=== REQUIREMENT ===
Report back each line of the records that contains the string "input".

=== EXTRACTED MATERIAL ===

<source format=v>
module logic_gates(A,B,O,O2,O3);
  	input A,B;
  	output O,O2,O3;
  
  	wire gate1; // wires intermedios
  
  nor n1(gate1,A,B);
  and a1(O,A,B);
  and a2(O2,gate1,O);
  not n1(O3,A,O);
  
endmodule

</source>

* * *

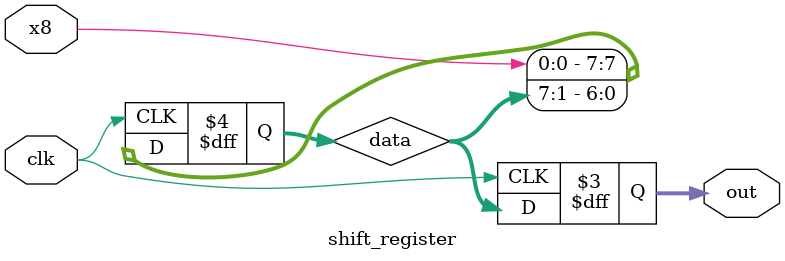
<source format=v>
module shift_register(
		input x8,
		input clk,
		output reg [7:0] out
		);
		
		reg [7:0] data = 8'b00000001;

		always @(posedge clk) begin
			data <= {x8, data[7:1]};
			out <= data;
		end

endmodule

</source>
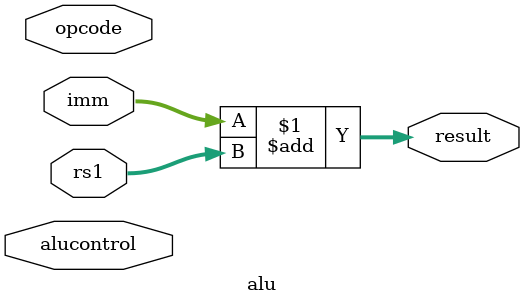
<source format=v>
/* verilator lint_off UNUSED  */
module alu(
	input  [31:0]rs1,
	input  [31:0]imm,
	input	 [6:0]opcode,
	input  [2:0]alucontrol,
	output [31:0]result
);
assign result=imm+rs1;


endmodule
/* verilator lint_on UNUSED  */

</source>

=== OUTPUT FOR THIS TASK ===
  	input A,B;
		input x8,
		input clk,
	input  [31:0]rs1,
	input  [31:0]imm,
	input	 [6:0]opcode,
	input  [2:0]alucontrol,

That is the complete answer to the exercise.